Li sobre esse caso num post do Facebook do canal de TV americano WBS-TV e confesso que fiquei surpreendida com a franqueza da mensagem. Já vi casos de restaurantes ou lojas que não aceitam animais de estimação ou hotéis que recusam famílias com crianças abaixo de uma certa idade. Mas foi a primeira vez que vi um restaurante adotar tal prática restritiva. Na verdade, independentemente de ser uma medida simpática ou não, o fato é que o restaurante pode criar suas regras por se tratar de uma propriedade privada. Ou seja, ele não infringe nenhuma lei, mas a ação é bastante polêmica e bem pouco usual até então.

Fiquei pensando em como seria minha reação caso entrasse num restaurante com tal norma, no meu caso, hoje já com filhos crescidos. Acho que não me recusaria a entrar, mas a regra renderia um bom papo na minha mesa, elucubrando sobre como outras pessoas reagiriam.

Mesmo a muitas milhas da California e não tendo mais filhos pequenos, como sou muito curiosa, não resisti e comecei a ler os comentários ao post. Como me divirto lendo os comentários, muitas vezes mais divertidos que o próprio post!  Alguns eram mais calorosos, outros bem revoltados, outros ainda mostravam solidariedade com o dono do restaurante. Os que defendem a postura do restaurante argumentam que crianças de hoje são muito mal educadas e sem limites, e assim, clientes em busca de sossego tem direito a uma refeição sem perturbação. Também criticam bastante os pais, que para muitos são sem “desconfiômetro” e acreditam que o mundo todo acha uma graça o filho deles gritar e espernear no meio do salão. Do outro lado, especialmente pais e mães com filhos pequenos soltam o verbo, sentem-se discriminados e ofendidos, afirmam que crianças nem sempre ficam quietinhas e que o tal restaurante está promovendo uma cultura anti-criança, quase que na mesma linha dos espaços reservados para fumantes/não fumantes.
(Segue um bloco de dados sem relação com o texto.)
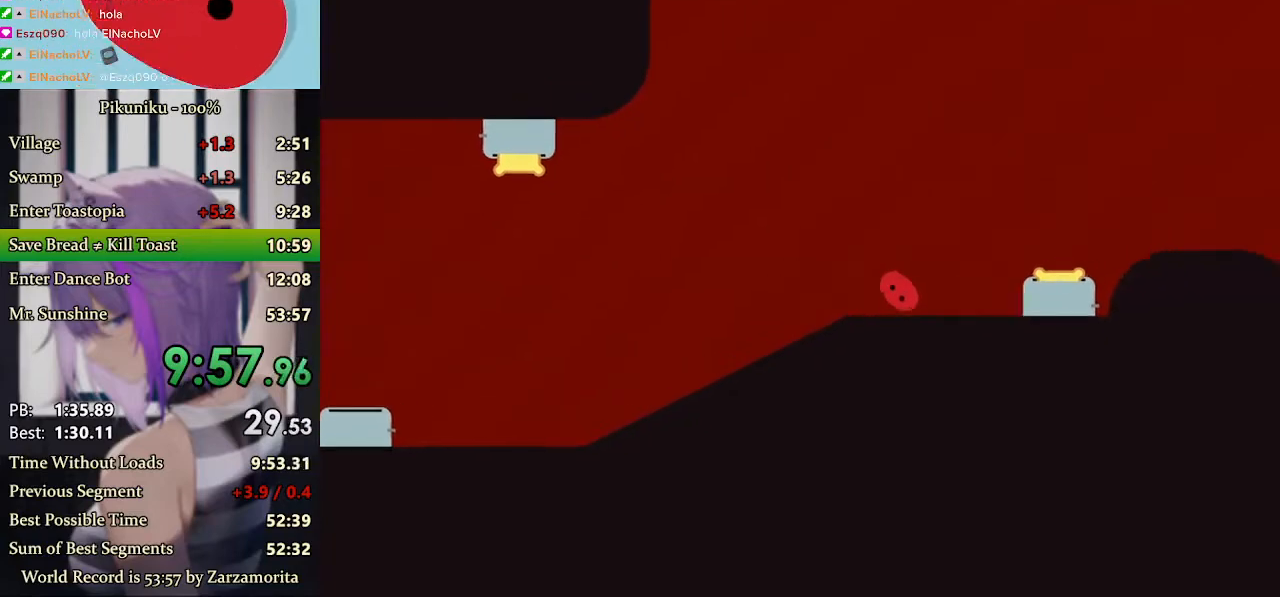
{"keys": ["right", "x"], "events": [[167, "x", "up"], [233, "x", "down"]]}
Os dois lados parecem aquele jogo do cabo de guerra, com cada um tentando defender seu ponto de vista. Poucos são os que não se envolvem e adotam a postura “o restaurante é dele e ele faz o que quiser”. Tendo a concordar com essa visão, apesar de achar a medida bastante antipática. Fico curiosa para imaginar como seria a receptividade à tal placa aqui no Brasil…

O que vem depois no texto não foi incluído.